Women of Scripture: The Call of Rebekah

 •  5 min. read  •  grade level: 10
Listen from:
Genesis 24
We have doubtless often heard servants of the Lord speak very beautifully of Rebekah as a type of the Church-the bride of Christ-in that she was attracted by the message of the servant (the Holy Spirit) and conducted by Him across the desert to Isaac (the type of the risen One) to be his bride, joy and comfort.
This is too vast a subject to be dealt with in this short article, so we will consider Rebekah rather in an individual way. We should read Genesis 24 carefully, where Rebekah first comes into prominence, since the details are so beautiful and full of instruction.
Eliezer, sent by Abraham to secure a wife for Isaac from among his kinsfolk in Mesopotamia, crosses the desert and reaches the gates of the city of Nahor in safety. Making a halt by a well he lifts his heart in prayer to God for guidance as to his choice among the maidens of that place. In immediate answer to his prayer, Rebekah, the daughter of Bethuel, Abraham's nephew, comes out of the city with her waterpot to draw water from the well, and to Eliezer's wonderment and joy fulfills the special sign he had asked of God. How simple is a life of trustful dependence upon God! Oh that we knew more about it, especially in these difficult, complicated times! Rebekah receives the gifts offered by Eliezer, possibly in recognition of her willing services; but what seems to have more weight with her is what he has to tell of the ways of the God of glory with the family in the distant land. She silently listens to Eliezer's heartfelt thanksgiving to God for thus hearing prayer and prospering his journey; and she hastens home and tells all she has heard. As a result the servant is entertained by her parents and her brother Laban, whose covetous soul seems greatly stirred by the sight of his sister's jewels.
During Eliezer's short stay, Rebekah learns more of God and His goodness to her relations, so when the call came to her it found her ready. The simple and yet searching question, "Wilt thou go with this man?" was responded to with the equally straightforward and unhesitating answer, "I will go."
This beautiful reply is only possible from one to whom the God of glory has in some measure been revealed!
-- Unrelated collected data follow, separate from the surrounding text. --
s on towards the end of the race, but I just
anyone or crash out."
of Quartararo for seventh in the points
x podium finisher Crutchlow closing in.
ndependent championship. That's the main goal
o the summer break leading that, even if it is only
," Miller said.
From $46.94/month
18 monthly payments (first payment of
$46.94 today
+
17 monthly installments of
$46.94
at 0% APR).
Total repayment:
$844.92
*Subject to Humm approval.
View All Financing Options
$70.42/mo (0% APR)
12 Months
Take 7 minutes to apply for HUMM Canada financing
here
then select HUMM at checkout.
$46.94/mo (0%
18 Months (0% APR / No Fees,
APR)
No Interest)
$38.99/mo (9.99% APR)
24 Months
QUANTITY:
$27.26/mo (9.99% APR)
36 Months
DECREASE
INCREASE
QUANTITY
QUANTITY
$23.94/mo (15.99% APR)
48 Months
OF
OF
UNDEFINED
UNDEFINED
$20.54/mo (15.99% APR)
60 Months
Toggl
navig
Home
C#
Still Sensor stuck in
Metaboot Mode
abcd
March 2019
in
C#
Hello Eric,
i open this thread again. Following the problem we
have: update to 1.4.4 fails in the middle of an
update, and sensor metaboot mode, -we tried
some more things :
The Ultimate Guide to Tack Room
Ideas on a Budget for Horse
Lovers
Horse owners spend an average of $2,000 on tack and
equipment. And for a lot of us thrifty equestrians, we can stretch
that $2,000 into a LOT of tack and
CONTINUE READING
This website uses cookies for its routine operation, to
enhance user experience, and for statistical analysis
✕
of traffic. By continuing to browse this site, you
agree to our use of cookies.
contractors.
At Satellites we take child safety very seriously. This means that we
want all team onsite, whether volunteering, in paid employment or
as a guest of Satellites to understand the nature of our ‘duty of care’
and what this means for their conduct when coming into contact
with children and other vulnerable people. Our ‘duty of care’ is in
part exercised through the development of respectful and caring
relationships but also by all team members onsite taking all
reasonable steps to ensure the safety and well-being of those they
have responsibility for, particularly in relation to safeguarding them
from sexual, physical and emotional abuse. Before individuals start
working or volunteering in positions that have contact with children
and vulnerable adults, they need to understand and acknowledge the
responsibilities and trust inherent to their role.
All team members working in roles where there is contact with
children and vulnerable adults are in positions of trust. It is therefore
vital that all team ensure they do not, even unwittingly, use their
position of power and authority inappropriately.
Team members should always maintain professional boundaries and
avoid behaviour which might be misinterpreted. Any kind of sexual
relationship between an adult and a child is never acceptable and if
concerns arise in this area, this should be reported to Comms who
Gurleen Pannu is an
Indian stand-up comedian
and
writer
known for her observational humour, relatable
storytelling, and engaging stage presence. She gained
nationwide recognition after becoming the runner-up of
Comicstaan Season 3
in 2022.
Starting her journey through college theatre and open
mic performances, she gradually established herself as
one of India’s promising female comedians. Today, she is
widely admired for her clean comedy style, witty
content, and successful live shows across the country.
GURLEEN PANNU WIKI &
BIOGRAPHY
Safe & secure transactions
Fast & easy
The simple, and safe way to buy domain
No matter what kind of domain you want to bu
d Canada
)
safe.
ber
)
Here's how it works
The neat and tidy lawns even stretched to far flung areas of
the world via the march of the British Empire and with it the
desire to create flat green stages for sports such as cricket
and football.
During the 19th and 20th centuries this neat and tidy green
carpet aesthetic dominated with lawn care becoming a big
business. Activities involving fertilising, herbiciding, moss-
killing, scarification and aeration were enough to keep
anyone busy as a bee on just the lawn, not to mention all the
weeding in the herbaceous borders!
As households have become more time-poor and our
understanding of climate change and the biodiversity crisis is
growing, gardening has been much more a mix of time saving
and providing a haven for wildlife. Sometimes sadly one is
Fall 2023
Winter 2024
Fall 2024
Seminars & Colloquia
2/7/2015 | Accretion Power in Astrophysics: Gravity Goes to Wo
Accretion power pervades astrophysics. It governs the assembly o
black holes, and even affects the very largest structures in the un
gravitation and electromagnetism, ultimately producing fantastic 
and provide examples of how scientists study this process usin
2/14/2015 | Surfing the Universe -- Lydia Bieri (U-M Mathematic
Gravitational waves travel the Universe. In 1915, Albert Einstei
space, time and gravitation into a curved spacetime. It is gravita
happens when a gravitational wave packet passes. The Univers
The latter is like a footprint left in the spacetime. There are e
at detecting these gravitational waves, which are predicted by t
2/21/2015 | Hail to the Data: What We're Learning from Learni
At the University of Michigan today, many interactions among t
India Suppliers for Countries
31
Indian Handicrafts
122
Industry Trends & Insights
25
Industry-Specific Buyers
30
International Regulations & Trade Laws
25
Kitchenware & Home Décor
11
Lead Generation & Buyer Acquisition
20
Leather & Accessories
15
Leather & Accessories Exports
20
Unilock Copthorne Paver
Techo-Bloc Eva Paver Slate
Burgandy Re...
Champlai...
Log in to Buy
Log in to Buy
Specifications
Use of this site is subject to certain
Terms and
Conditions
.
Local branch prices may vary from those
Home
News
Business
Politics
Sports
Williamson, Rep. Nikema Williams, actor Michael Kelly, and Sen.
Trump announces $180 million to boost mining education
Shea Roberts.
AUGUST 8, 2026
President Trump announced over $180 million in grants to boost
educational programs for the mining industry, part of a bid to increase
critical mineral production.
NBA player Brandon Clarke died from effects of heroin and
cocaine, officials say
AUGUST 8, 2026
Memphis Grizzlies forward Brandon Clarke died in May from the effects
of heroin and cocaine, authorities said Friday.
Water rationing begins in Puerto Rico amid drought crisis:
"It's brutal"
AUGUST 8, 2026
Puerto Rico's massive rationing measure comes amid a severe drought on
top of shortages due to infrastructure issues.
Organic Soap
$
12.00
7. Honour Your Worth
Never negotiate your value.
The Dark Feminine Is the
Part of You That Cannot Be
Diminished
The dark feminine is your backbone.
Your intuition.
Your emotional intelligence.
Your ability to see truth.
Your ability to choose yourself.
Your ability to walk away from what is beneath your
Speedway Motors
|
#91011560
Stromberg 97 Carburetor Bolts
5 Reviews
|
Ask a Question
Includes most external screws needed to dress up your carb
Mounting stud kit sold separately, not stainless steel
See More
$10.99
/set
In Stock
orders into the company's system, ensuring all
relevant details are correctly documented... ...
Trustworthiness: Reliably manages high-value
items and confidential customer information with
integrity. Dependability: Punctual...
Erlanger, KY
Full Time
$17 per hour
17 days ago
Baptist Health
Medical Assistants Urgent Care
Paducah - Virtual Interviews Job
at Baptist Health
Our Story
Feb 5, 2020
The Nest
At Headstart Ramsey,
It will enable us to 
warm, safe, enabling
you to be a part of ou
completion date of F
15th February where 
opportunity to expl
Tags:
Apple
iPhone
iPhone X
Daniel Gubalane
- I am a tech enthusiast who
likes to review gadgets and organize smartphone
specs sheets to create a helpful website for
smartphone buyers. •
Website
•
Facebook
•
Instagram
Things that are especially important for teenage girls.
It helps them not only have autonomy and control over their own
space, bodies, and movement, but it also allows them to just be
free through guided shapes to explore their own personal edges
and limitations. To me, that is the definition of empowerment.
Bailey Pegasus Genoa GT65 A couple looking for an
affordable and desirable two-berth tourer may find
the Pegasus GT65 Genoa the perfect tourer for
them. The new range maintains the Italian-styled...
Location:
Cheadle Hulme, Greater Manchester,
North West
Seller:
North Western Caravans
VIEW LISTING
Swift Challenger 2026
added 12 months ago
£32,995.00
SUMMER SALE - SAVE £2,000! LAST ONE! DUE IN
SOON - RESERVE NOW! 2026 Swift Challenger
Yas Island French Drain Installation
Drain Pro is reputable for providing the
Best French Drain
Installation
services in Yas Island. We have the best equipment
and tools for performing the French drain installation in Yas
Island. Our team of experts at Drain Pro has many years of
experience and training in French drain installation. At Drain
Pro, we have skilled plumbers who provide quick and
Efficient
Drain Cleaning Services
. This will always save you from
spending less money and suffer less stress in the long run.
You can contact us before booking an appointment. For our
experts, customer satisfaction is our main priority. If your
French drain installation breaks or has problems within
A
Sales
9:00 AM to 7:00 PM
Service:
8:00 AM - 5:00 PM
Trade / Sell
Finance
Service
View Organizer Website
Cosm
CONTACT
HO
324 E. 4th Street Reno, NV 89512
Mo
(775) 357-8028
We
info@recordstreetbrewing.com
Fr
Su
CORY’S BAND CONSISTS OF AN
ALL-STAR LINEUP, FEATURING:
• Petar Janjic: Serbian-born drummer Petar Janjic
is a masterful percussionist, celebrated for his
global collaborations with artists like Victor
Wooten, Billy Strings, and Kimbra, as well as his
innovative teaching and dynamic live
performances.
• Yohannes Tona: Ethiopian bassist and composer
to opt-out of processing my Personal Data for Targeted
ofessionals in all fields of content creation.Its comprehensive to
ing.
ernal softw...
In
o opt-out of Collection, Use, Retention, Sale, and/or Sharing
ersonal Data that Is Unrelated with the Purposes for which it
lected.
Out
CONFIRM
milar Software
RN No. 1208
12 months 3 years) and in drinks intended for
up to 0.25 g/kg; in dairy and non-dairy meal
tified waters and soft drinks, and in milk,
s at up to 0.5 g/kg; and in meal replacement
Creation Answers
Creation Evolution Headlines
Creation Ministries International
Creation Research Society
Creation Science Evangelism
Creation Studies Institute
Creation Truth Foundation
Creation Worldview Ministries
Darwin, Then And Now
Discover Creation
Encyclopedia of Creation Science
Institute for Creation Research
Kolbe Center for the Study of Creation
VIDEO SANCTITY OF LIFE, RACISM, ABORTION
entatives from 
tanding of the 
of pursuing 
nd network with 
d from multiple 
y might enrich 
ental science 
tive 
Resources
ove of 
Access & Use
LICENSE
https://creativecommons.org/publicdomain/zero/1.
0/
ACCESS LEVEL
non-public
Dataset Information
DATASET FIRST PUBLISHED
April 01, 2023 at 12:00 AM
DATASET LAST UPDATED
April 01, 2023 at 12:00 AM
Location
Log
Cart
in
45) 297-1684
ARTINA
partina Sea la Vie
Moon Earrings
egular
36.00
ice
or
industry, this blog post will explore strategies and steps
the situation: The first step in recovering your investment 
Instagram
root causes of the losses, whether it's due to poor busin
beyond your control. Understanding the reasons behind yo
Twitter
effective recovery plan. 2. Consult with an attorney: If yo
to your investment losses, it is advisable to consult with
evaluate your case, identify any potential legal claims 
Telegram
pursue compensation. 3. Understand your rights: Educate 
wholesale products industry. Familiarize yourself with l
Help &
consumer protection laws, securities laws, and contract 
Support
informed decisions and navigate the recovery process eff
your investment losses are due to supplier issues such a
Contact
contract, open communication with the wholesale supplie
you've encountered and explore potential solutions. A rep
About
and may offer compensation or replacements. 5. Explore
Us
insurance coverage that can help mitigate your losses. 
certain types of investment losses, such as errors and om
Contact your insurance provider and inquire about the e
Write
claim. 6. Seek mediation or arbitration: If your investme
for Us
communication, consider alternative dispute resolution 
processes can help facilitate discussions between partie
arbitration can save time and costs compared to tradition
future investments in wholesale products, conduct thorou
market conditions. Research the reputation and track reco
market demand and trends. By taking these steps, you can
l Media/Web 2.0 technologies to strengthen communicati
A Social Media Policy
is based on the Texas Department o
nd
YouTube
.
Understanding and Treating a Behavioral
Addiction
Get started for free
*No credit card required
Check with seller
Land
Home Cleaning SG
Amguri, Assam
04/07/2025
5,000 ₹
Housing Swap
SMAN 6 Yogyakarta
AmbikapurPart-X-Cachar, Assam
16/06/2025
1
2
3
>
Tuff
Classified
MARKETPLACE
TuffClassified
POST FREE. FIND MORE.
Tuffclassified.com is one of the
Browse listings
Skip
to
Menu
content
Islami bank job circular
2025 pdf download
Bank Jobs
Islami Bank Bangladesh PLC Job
Rebekah was no poor, homeless maiden, and the choice was not made between poverty and loneliness, and love and plenty. She possessed home, friends and wealth, and these would have remained to her had she decided to stay. What, then, could have been the power that attracted a girl to leave all she had hitherto held dear, to undertake a long, weary desert journey, with all its attendant heat and discomfort, accompanied by a strange escort, to a strange country and to a people unknown except in name? Years previously the God of glory had called Abraham from the same locality, and, constrained by divine power and in response to the call, he had started out on an altogether untried path. That path proved to be in his case, as it always must be, a path to certain blessing. Now a similar call had come to Rebekah, and with it, however detaining and hindering the earthly ties, came power to obey from the same Lord of glory. I think the report of the servant had much more weight with Rebekah than the gifts he conferred upon her, and learning thus something of the blessing in the far-off country in which she is invited to participate, she is impelled by an unseen power to follow in the footsteps of the one who was first called, and so is "blessed with faithful Abraham."
What a mighty detaching and attracting power is that of the Lord of glory! Do we know anything about it, dear reader? If not, we are still very far from blessing. The sad thing is that to so many the call seems to come in vain. May none of us be found among such, but like Rebekah, respond willingly to the call of God and enter into the circle of true blessing.
Rebekah knew very little as yet of Isaac, the type of the risen One, whose bride she was destined to be, or of what lay before her in the future; but the point is she believed the report and obeyed God's call, and so made a distinct break with all her old connections and chose the path of blessing.
Probably many a time you have heard the report of God's love and grace through His faithful servants. How are you treating it? Has it had any real effect upon your life, or are you simply going on as usual and ignoring the call-the call of God to you? Time is so short and is fast running to its close, as everything around shows. Oh, simply obey, and blessing untold is before you!
No doubt Rebekah learned much during that never-to-be-forgotten journey. How readily would Eliezer reply to her queries, and how gladly would he tell her about his master Isaac! She must have listened with wonder to the story of Mount Moriah, every day learning more about the one who in perfect subjection to his father's will could unresistingly yield himself to death at his command. And she was to be linked with such an One in risen life. No wonder, when at the journey's end the servant pointed out his master, that she took a veil and covered herself. Her heart was won, and from henceforth she was for Isaac alone.
Has not this a voice to us? If we only realized more what depths of perfection there are in Christ and what He can be to us and what He wants us to be to Him, I am sure we would, like Rebekah, turn our back on the world and its attractions, and desire to be for Christ alone!